Wehret den Anfängen!, ruft ein alarmierter Harald Welzer in einem Artikel aus dem Zeit-Ableger Zeit Wissen, der jetzt online steht und erklärt den Begriff der "Shifting Baselines", die durch eine Gewöhnung der Gesellschaft an "rechte" Parolen entstehen: "Da meinte der Generalsekretär der CSU sagen zu können: 'Das Schlimmste ist ein fußballspielender, ministrierender Senegalese. Der ist drei Jahre hier - als Wirtschaftsflüchtling -, den kriegen wir nie wieder los.' Hätte der Generalsekretär einer Regierungspartei sich vor zwei Jahren derart rassistisch geäußert, hätte er sein Amt sofort niederlegen müssen. Heute darf er es sagen - shifting baseline."

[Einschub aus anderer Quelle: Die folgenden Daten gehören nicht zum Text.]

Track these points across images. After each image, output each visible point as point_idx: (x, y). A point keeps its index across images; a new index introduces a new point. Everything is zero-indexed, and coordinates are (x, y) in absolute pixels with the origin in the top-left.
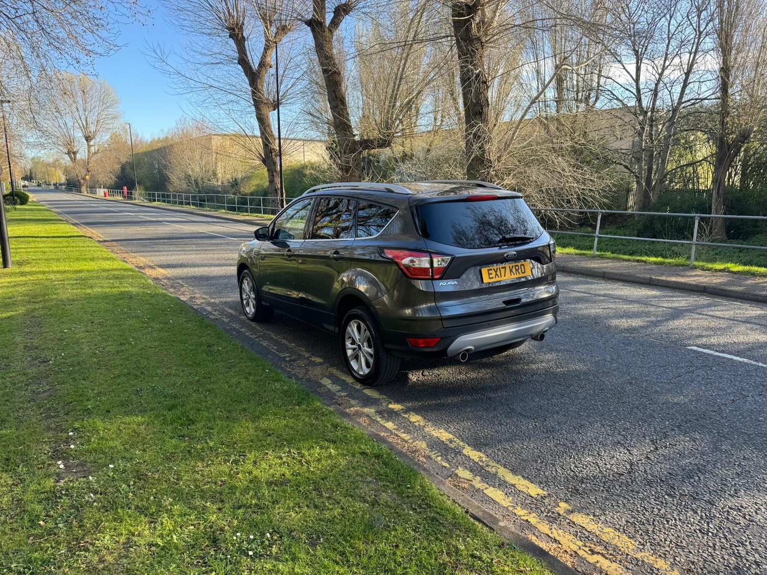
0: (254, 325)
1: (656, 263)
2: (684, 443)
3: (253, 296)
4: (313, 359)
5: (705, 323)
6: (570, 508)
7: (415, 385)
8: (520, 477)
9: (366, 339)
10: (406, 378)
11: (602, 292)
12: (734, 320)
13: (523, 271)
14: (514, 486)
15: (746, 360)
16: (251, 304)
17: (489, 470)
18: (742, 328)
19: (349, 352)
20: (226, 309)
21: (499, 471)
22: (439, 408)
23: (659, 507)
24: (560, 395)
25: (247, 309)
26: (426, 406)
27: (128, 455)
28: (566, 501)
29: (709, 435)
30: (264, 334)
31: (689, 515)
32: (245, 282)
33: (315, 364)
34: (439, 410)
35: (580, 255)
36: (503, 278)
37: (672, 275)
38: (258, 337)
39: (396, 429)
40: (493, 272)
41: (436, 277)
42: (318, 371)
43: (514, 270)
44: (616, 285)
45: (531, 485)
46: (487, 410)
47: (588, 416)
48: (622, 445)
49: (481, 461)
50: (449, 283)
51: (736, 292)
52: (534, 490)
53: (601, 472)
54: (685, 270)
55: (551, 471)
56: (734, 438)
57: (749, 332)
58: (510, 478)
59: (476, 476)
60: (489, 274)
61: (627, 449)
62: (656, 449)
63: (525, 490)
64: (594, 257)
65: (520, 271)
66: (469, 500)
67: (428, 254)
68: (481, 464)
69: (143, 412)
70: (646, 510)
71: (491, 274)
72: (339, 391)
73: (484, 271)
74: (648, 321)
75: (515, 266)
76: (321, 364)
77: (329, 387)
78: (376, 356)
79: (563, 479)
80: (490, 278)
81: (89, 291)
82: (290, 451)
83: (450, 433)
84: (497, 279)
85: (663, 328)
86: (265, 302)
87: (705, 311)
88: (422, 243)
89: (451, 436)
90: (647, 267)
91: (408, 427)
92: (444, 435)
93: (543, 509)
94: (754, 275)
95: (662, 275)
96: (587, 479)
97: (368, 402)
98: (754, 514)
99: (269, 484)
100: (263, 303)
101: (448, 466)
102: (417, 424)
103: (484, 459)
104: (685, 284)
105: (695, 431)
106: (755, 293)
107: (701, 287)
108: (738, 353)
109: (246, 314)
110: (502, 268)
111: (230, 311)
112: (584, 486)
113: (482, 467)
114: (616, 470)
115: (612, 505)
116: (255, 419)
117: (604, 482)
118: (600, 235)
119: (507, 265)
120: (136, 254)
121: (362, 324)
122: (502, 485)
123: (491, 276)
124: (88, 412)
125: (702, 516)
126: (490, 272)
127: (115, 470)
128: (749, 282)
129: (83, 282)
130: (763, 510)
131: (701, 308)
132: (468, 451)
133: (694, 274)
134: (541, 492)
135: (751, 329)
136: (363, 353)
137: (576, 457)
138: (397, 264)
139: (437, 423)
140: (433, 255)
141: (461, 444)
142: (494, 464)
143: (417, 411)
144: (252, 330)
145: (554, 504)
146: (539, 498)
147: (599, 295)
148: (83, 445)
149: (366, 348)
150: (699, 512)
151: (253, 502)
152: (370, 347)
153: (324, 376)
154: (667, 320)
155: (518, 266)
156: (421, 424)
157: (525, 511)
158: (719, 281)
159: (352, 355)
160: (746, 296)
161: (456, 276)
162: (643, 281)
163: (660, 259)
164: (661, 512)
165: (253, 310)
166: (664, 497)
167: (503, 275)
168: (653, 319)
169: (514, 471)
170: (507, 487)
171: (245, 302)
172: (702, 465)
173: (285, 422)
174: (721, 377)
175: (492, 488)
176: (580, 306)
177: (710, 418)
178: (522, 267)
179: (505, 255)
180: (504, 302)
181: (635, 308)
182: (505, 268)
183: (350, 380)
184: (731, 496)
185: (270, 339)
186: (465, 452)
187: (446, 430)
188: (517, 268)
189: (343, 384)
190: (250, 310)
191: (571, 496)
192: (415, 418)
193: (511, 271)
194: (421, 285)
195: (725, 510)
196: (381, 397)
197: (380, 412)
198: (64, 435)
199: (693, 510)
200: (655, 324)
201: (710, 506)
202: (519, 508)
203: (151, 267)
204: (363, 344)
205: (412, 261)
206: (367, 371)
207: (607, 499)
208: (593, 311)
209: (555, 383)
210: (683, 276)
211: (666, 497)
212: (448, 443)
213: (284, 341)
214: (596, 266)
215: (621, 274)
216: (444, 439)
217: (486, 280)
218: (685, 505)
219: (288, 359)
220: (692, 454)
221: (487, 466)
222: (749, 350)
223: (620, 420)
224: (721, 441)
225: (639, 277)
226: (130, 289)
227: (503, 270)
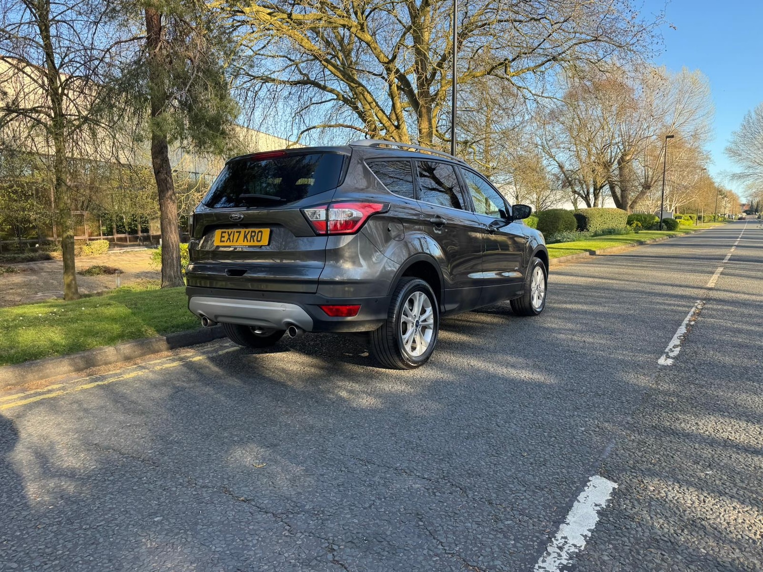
13: (259, 239)
36: (235, 244)
40: (226, 235)
41: (191, 234)
43: (249, 237)
60: (222, 237)
65: (255, 238)
71: (224, 237)
73: (218, 233)
75: (252, 232)
80: (221, 241)
84: (228, 244)
110: (237, 232)
119: (243, 231)
123: (223, 239)
126: (223, 235)
167: (237, 240)
178: (260, 234)
182: (240, 232)
188: (253, 234)
193: (245, 237)
227: (236, 235)
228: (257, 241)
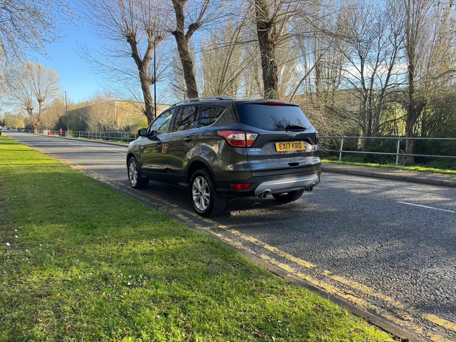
0: (136, 190)
1: (375, 167)
2: (398, 244)
3: (136, 172)
4: (172, 205)
5: (406, 192)
6: (331, 273)
7: (234, 217)
8: (300, 259)
9: (205, 188)
10: (230, 214)
11: (346, 179)
12: (423, 192)
13: (300, 147)
14: (296, 263)
15: (431, 208)
16: (135, 178)
17: (281, 255)
18: (428, 195)
19: (195, 198)
20: (119, 183)
21: (286, 256)
22: (249, 227)
23: (385, 272)
24: (322, 221)
25: (132, 182)
26: (241, 226)
27: (52, 241)
28: (328, 270)
29: (413, 240)
30: (142, 194)
31: (403, 276)
32: (131, 165)
33: (173, 208)
34: (249, 228)
35: (331, 163)
36: (288, 150)
37: (386, 172)
38: (138, 196)
39: (223, 237)
40: (282, 145)
41: (248, 146)
42: (175, 210)
43: (295, 146)
44: (353, 177)
45: (306, 262)
46: (278, 228)
47: (340, 231)
48: (361, 244)
49: (276, 251)
50: (256, 150)
51: (423, 180)
52: (308, 265)
53: (349, 256)
54: (393, 170)
55: (319, 256)
56: (428, 241)
57: (432, 196)
58: (293, 259)
59: (272, 258)
61: (364, 246)
62: (382, 246)
63: (303, 265)
64: (339, 164)
65: (298, 146)
66: (268, 265)
67: (244, 132)
68: (275, 252)
69: (64, 222)
70: (378, 274)
71: (281, 146)
72: (188, 220)
73: (277, 144)
74: (373, 191)
75: (296, 143)
76: (176, 208)
77: (182, 218)
78: (211, 198)
79: (326, 260)
80: (280, 149)
81: (34, 171)
82: (156, 240)
83: (256, 238)
84: (285, 150)
85: (382, 194)
86: (144, 175)
87: (406, 188)
88: (240, 126)
89: (257, 240)
90: (371, 168)
91: (230, 236)
92: (253, 240)
93: (314, 274)
94: (432, 172)
95: (380, 172)
96: (341, 260)
97: (206, 225)
98: (443, 275)
99: (143, 254)
100: (142, 176)
101: (255, 253)
102: (236, 234)
103: (277, 250)
104: (393, 176)
105: (404, 238)
106: (434, 180)
107: (403, 177)
108: (427, 205)
109: (131, 184)
110: (288, 144)
111: (122, 184)
112: (339, 263)
113: (276, 254)
114: (358, 256)
115: (357, 272)
116: (135, 227)
117: (351, 261)
118: (343, 151)
119: (291, 143)
120: (65, 159)
121: (203, 179)
122: (288, 262)
123: (281, 148)
124: (29, 222)
125: (412, 276)
126: (281, 145)
127: (43, 248)
128: (430, 175)
129: (30, 168)
130: (449, 274)
131: (403, 186)
132: (267, 247)
133: (398, 171)
134: (313, 265)
135: (433, 195)
136: (203, 197)
137: (334, 250)
138: (224, 139)
139: (248, 234)
140: (246, 133)
141: (263, 243)
142: (284, 253)
143: (235, 229)
144: (135, 193)
145: (321, 271)
146: (312, 268)
147: (344, 180)
148: (23, 236)
149: (205, 194)
150: (410, 275)
151: (132, 262)
152: (207, 192)
153: (178, 213)
154: (384, 191)
155: (297, 143)
156: (239, 234)
157: (303, 275)
158: (412, 175)
159: (196, 199)
160: (428, 182)
161: (260, 146)
162: (369, 175)
163: (378, 165)
164: (387, 274)
165: (136, 182)
166: (388, 267)
167: (288, 148)
168: (376, 190)
169: (296, 256)
170: (291, 263)
171: (131, 177)
172: (410, 253)
173: (154, 228)
174: (418, 215)
175: (282, 264)
176: (332, 184)
177: (413, 233)
178: (300, 144)
179: (289, 136)
180: (289, 164)
181: (365, 186)
182: (289, 144)
183: (194, 215)
184: (428, 267)
185: (146, 197)
186: (265, 247)
187: (254, 237)
188: (296, 144)
189: (191, 217)
190: (134, 182)
191: (331, 267)
192: (234, 232)
193: (293, 146)
194: (239, 151)
195: (425, 274)
196: (214, 222)
197: (213, 230)
198: (12, 232)
199: (406, 273)
200: (377, 192)
201: (416, 272)
202: (299, 273)
203: (74, 165)
204: (203, 191)
205: (234, 137)
206: (205, 207)
207: (353, 269)
208: (340, 186)
209: (319, 216)
210: (391, 172)
211: (389, 267)
212: (255, 243)
213: (154, 197)
214: (341, 167)
215: (355, 172)
216: (252, 241)
217: (278, 150)
218: (401, 271)
219: (156, 205)
220: (403, 248)
221: (279, 253)
222: (433, 203)
223: (359, 233)
224: (420, 243)
225: (366, 173)
226: (60, 171)
227: (288, 145)
228: (300, 148)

Eine Reihe von mit Verkehrsthemen befassten Autoren fragen in der taz, warum auf das selbstfahrende Auto wie auf einen Messias gewartet wird, statt dass jetzt schon umgesetzt wird, was möglich ist. Sie machen einige Vorschläge - hier der einfachste: "Zebrastreifen: Fußgängerfurten und Zebrastreifen können schon heute von Kraftfahrzeugen 'gesehen' und die Fahrzeuge gegebenenfalls angehalten werden. Dadurch werden, wie bei den Ampeln, die Sicherheit erhöht und das gute Miteinander gefördert."